How Many Republican Senators Have COVID-19? They Won’t Say.

They’re refusing to get tested. They’re blitzing a Supreme Court nomination. What could go wrong?

There comes a point in most heist movies where the thieves’ plan seems to be coming off the rails. Each individual starts improvising and stonewalling in the hope that, with a bit of luck and scamming, it all comes off in the end. Sometimes it all works out in circumstances defying belief. But sometimes it doesn’t–with catastrophic consequences.

That is the moment Republican Senators find themselves facing in the attempted heist of the Supreme Court. McConnell’s Senate is confronting two simultaneous pressures: the first, to jam through the nomination of far-right Amy Coney Barrett at some point before Election Day; the second, to avoid being shut down by the COVID crisis engulfing top-tier Republicans in Washington, D.C.

With only a 12-10 majority on the Senate Judiciary Committee and a 53-47 majority in the body, Republicans cannot afford many losses, or the plot unravels. Donald Trump’s super-spreader event at the White House Rose Garden to celebrate the judicial coup has already infected Judiciary Committee members Thom Tillis (R-SC) and Mike Lee (R-UT). Wisconsin Republican Ron Johnson also reported testing positive on earlier this month. Though both Judiciary Committee members claim to be improving and now symptom-free, guidelines recommend quarantining for at least 10 days since symptoms first appeared. But those guidelines are not guarantees of safety: per the CDC, infected individuals can continue to shed the virus in upper respiratory specimens for up to 3 months after the onset of symptoms (though with reduced viral loads.) It is unclear whether Senators Lee or Tillis will be able to return in time to confirm Barrett. Meanwhile, other members of Congress and staff are increasingly reporting positive tests.

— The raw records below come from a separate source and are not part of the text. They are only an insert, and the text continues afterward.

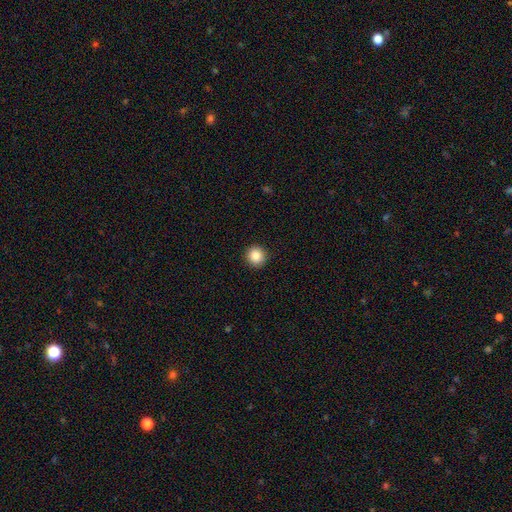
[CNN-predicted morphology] smooth_or_featured: smooth (p=0.87) [alt: star or artifact p=0.09]
how_rounded: round (p=0.94) [alt: in between p=0.05]
merging: none (p=0.92) [alt: minor disturbance p=0.05]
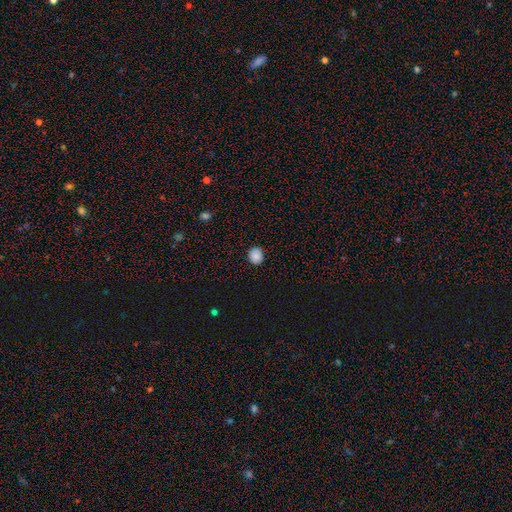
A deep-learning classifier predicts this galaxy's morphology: Overall: smooth (85%). How rounded: round (82%). Merging: none (88%).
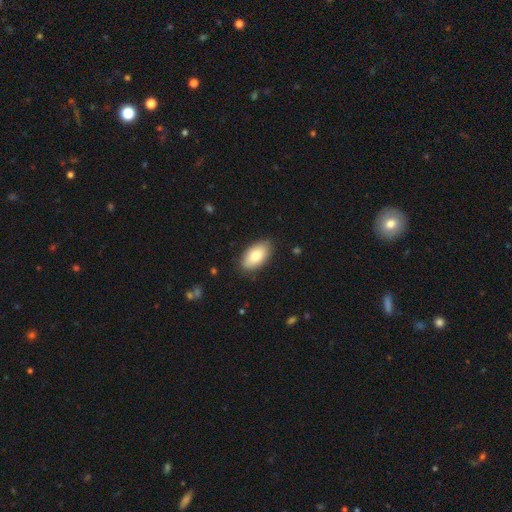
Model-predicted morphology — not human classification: The model was most divided on "smooth or featured": smooth: 79%, featured or disk: 15%, star or artifact: 6%. More confident: how rounded — in between (94%); merging — none (86%).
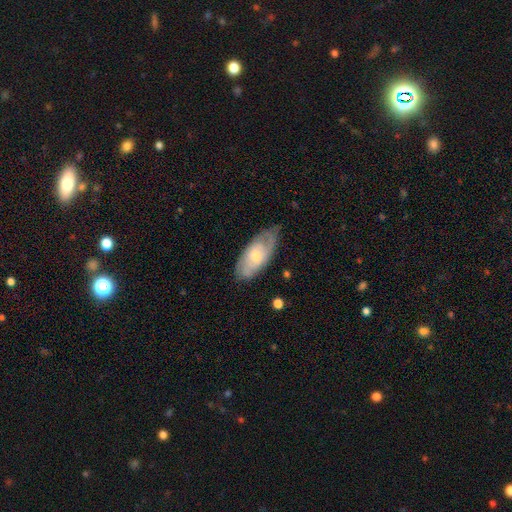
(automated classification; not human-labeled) Overall: featured or disk (63%; smooth 32%). Edge-on disk: no (88%). Bar: no (66%; weak 30%). Spiral arms: yes (82%). Bulge size: moderate (51%; small 45%). Merging: none (69%).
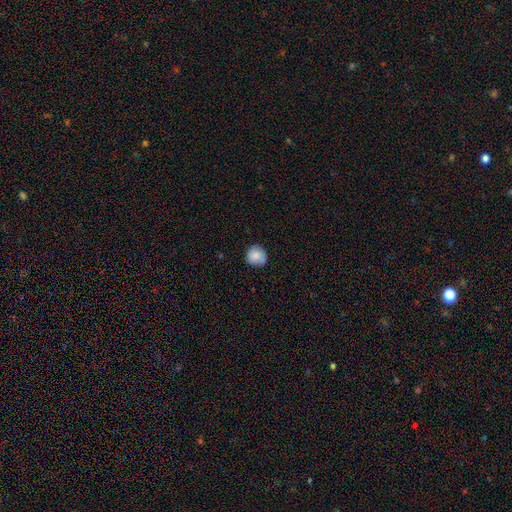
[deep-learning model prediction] A smooth galaxy with no disk features (83%) that is round (89%).

Vote fractions:
- Smooth or featured? smooth: 83% / featured or disk: 9% / star or artifact: 8%
- How rounded? round: 89% / in between: 10% / cigar-shaped: 1%
- Merging? none: 76% / minor disturbance: 19% / major disturbance: 3% / merger: 2%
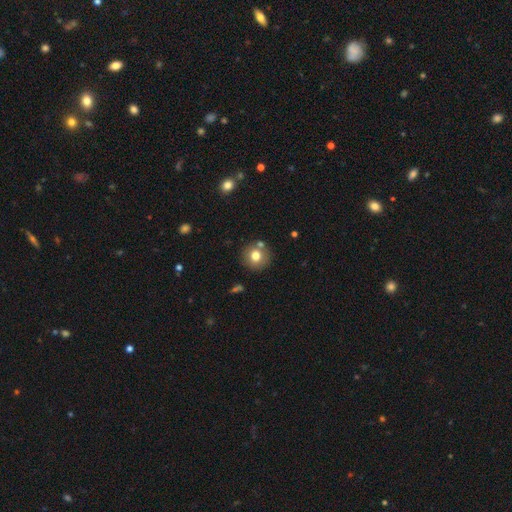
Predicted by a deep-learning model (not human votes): This is likely a smooth galaxy (74%). How rounded: clearly round (92%). Merging: likely none (77%).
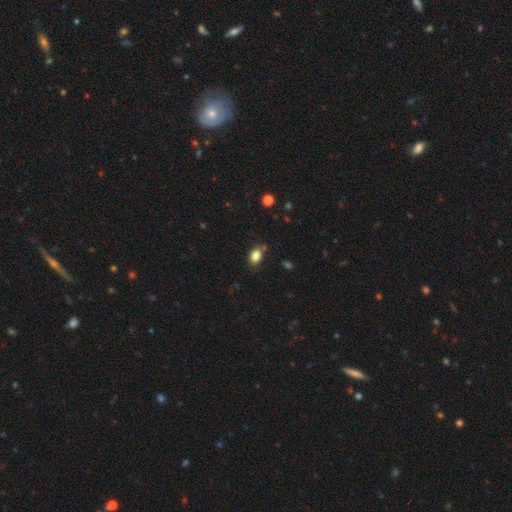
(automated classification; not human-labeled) Morphology: type=smooth (84%); roundness=in between (80%); merging=none (77%).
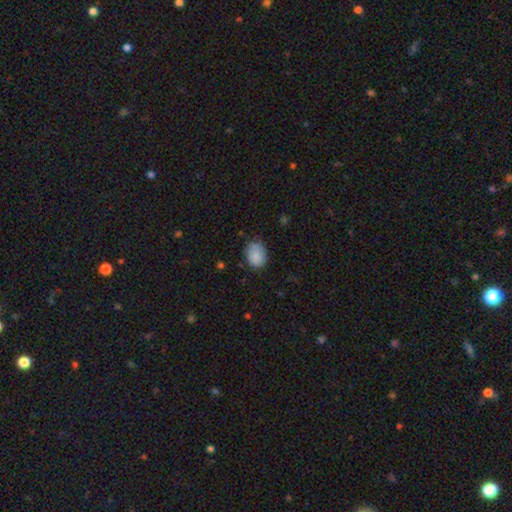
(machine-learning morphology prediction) The model was most divided on "how rounded": in between: 63%, round: 36%, cigar-shaped: 1%. More confident: smooth or featured — smooth (86%); merging — none (69%).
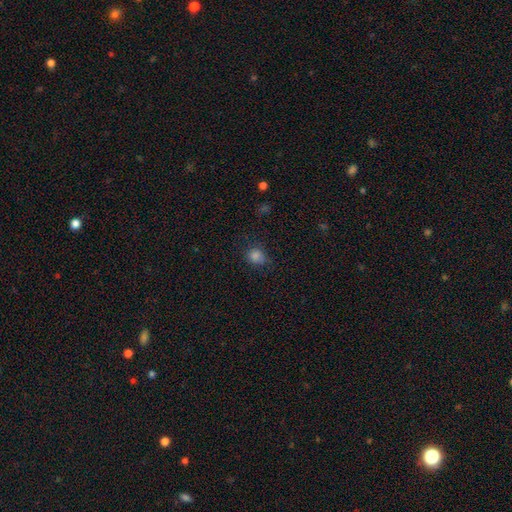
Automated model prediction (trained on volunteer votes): Smooth or featured? smooth (80%)
How rounded? round (72%)
Merging? none (73%)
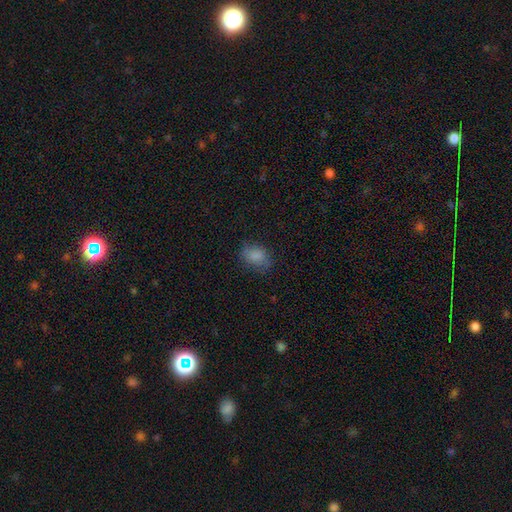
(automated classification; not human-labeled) The model was most divided on "how rounded": in between: 65%, round: 33%, cigar-shaped: 1%. More confident: smooth or featured — smooth (83%); merging — none (70%).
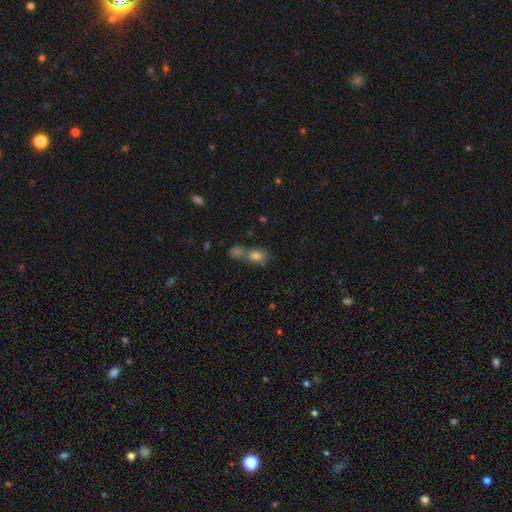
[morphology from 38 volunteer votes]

Given the precariousness of their situation, other GOP Senators are taking extraordinary risks: they either refuse to be tested or refuse to report the testing. While a few GOP Senators are being tested without incident, many are not. Iowa’s 87-year-old Senator Chuck Grassley refuses to take a COVID test even after direct contact with Senator Lee. South Carolina Senator Lindsey Graham has forced debate planners to switch formats in his debate with challenger Jaime Harrison–one of the closest Senate contests in the country–because he refuses to test for the virus. Many other GOP senators refuse to get tested or state the date of their last test, including Senate Majority Leader McConnell himself. Grassley’s case is particularly concerning because he is not only a Senate Judiciary Committee member but third in line for the presidency behind Trump if the worst should befall Trump, Pence and Pelosi–an event not entirely beyond the realm of possibility.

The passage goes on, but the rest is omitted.